─── Records supplied ───

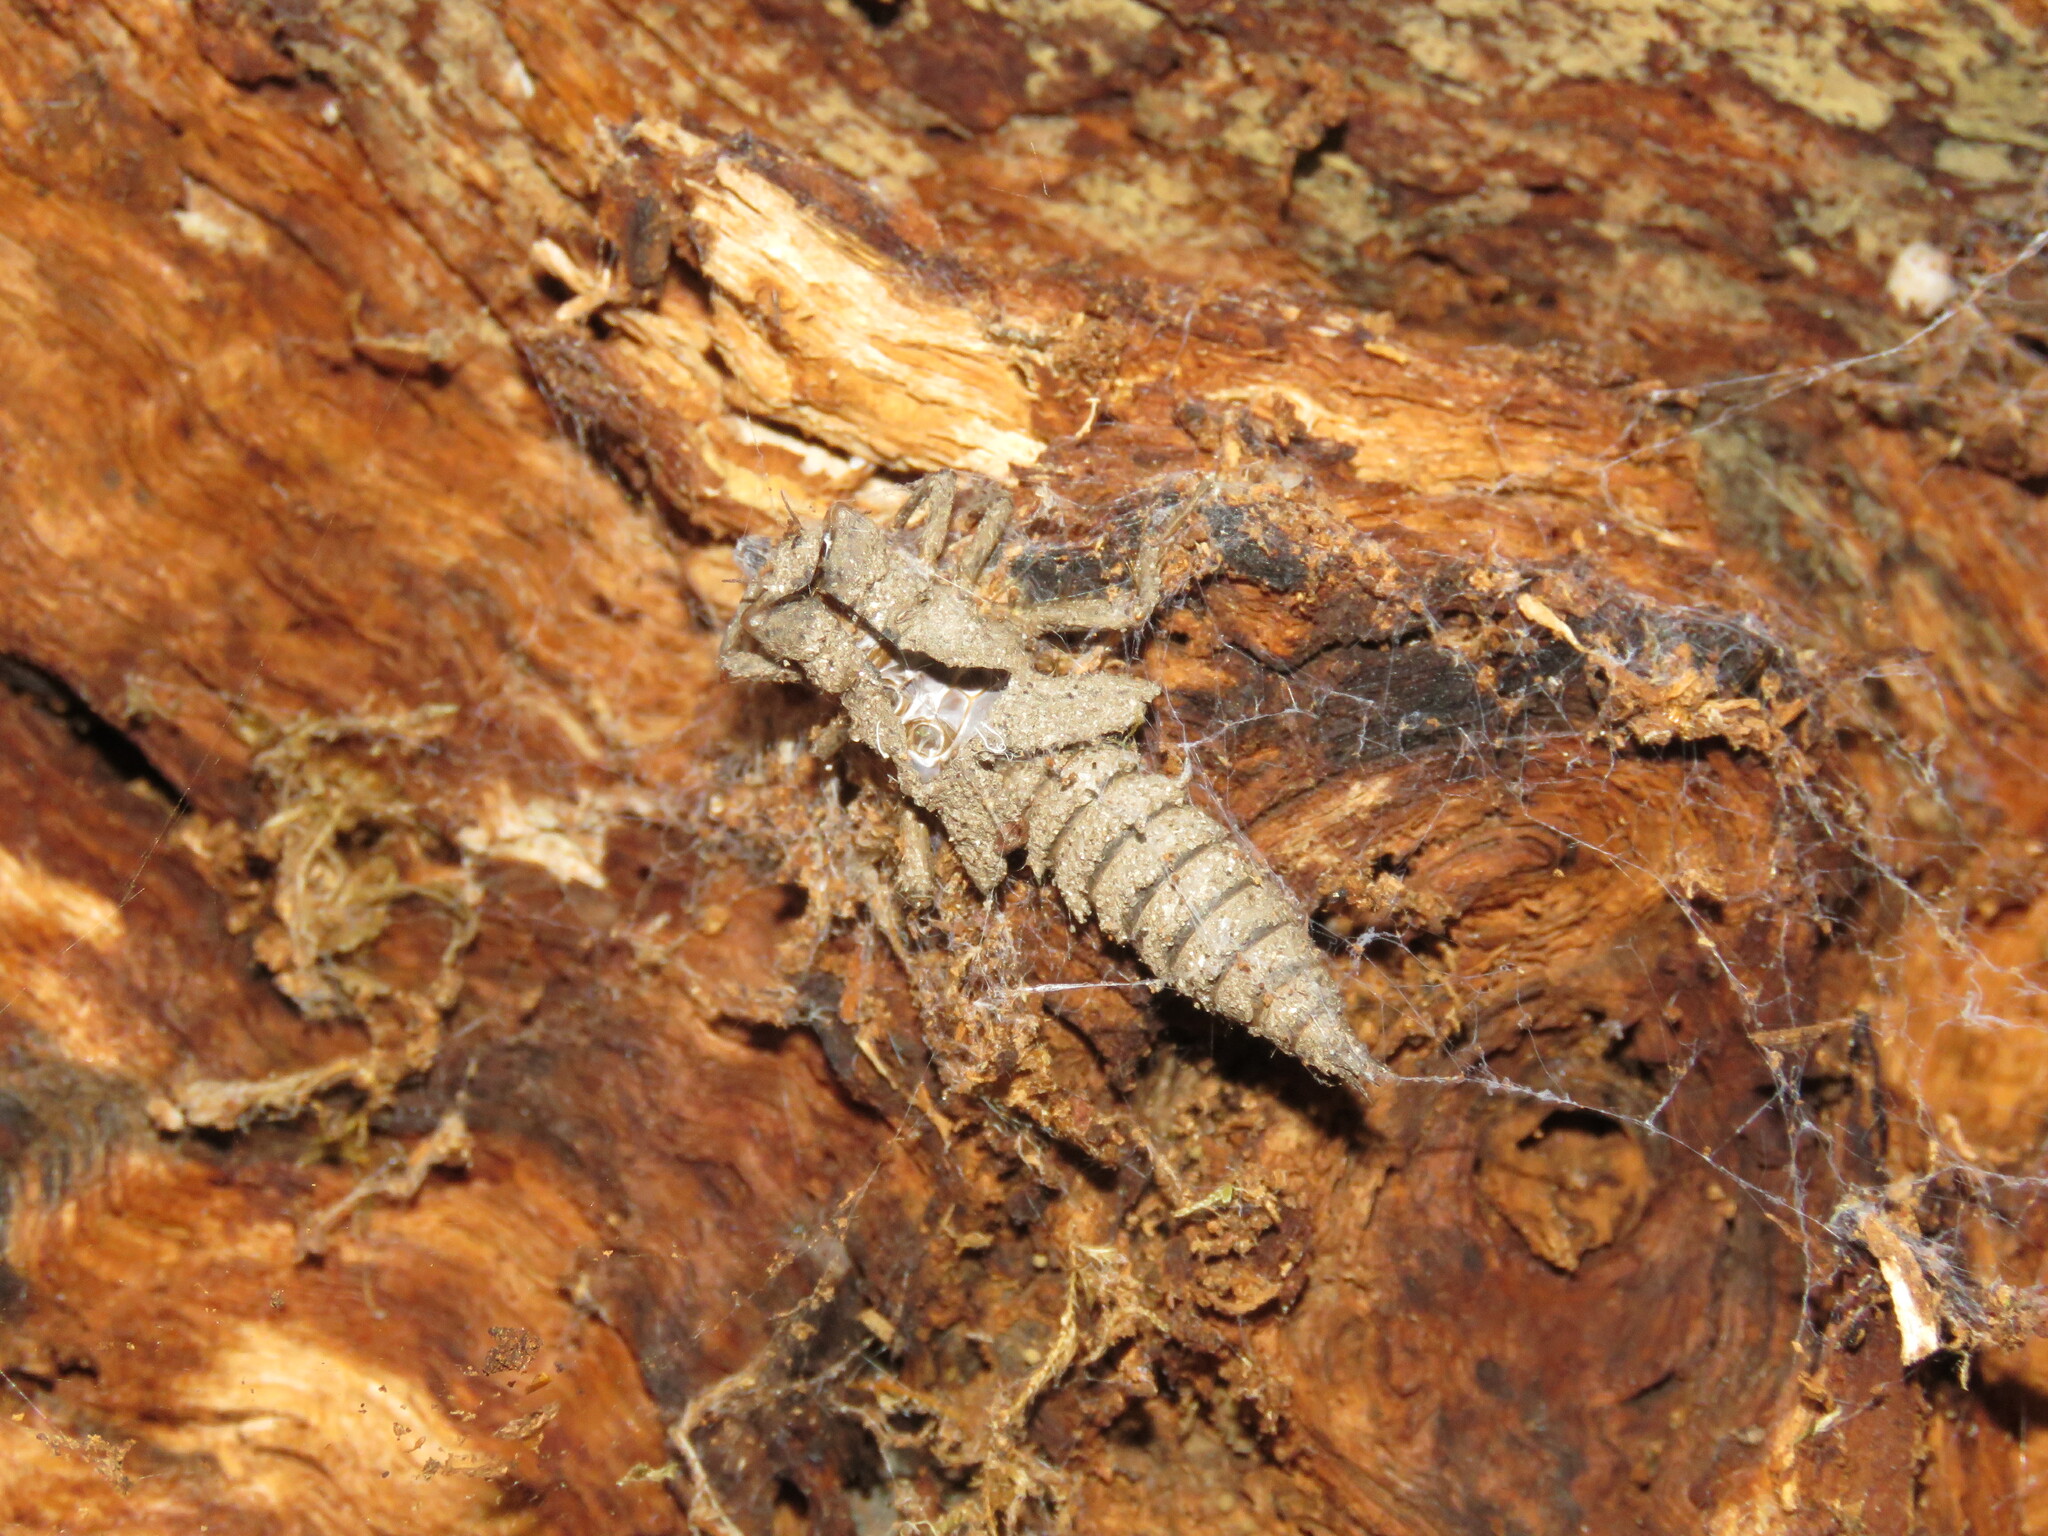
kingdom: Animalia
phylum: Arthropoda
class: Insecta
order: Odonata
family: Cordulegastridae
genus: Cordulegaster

───
─── Records supplied ───

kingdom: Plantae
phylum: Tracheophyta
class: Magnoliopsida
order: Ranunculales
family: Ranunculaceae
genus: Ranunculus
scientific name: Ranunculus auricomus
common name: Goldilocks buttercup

───

Extract the lines of data above, beginning at the line containing "class: Magnoliopsida" and ending after the line containing "common name: Goldilocks buttercup", and reproduce them verbatim.

class: Magnoliopsida
order: Ranunculales
family: Ranunculaceae
genus: Ranunculus
scientific name: Ranunculus auricomus
common name: Goldilocks buttercup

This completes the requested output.